Fred Hodgson writes:

In March 2015 I returned to Echuya Forest for more birding and added other locations close to our lodgings on the western tip of Lake Bunyoni at the small and simple Heritage Camp at Muko.

We did a side trip to Kigeyu Swamp which was very rewarding. This swamp is formed as the outlet from Lake Bunyoni meanders its way north and then west to skirt Bwindi before entering Lake Mutande. The swamp is accessed up a motorable track off the main Kabale tar road about 10km north of Muko, It leads to a Wulfum mine and lies just before the track crosses the swamp/river. A great area for birding in mixed cover between papyrus and small agricultural plots. Here we added several species including White-winged Warbler, Fan-tailed Widowbird, Cape Wagtail and Papyrus Canary as well as two very mysterious Weaver species that are currently before the East African Rarities Committee. This place is well worth a day of any keen birder’s time.

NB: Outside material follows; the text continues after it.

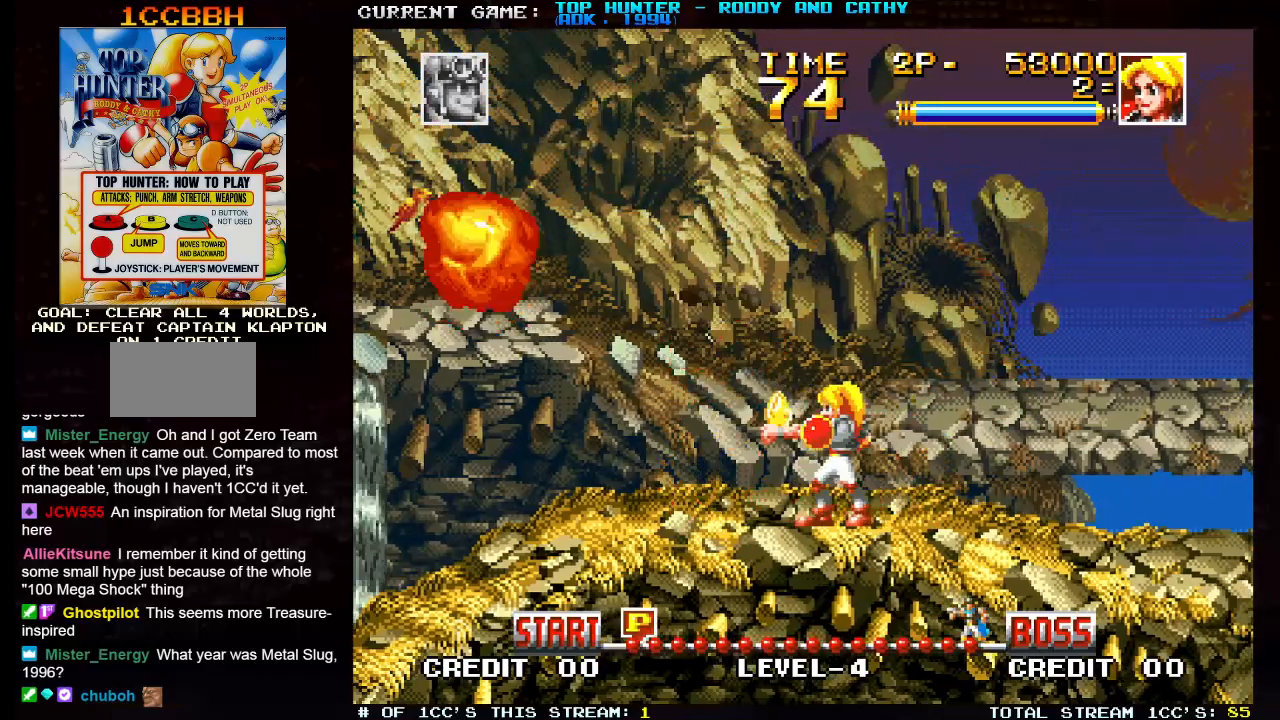
{"buttons": [], "left_stick": "right", "events": [[100, "SQUARE", "up"], [117, "left_stick", "right"]]}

Having settled into our cabin at Muko we lost no time in birding around the grounds and adjacent lakeside where more good birding is to be had. Little Grebes, Purple Herons, Egrets and various Waxbills and Weavers as well as the daily visits from spot -necked otters.

Next day we set off up  the main road to Kanaba Gap and what to me is one of the finest views in East Africa. First seen by me in 2003 and never bettered. The whole of the Virunga volcanoes laid out in front of you from Mahavura, Mgahinga, the jagged “teeth” of Sabinyo to Visoke and right across to the currently erupting twins of Nyiragongo and nearby Nyamuragira in the DRC.

Pick a clear day, we did, and you can nearly see forever.

After that visit we dropped down to the Echuya Forest Reserve which, despite being bisected by the new tar road, is safe to bird and can yield many specials as it did for us. Emmy is quite skilled at calling birds out for examination and photography and we were soon seeing Regal Sunbirds, the aptly named Strange Weaver, White-starred Robin, Mountain Masked Apalis and Long-tailed Barred Cuckoo to name but a few.

We gradually worked our way down hill, with Emmy bringing the car in stages, and adding other birds as we went. As you leave the forest proper there is a small stream and swamp which also repaid investigation.

Next day we birded the rough road alongside the lake where we encountered more Otters as well as many birds in and around the local shambas. The views of this lake are very good and where you can access the swampy shores you can find lots of different birds that make it their home. Notable finds were Veillot’s Black Weaver, Yellow Bishop, Blue-headed Coucal and Little Rush Warbler.  Marsh Harriers were hunting the reeds as we explored a little used track from the village where a large flock of Grey Crowned Cranes were feeding.

This whole area defintitely repays even the most dedicated birder and will be enjoyed by many others too.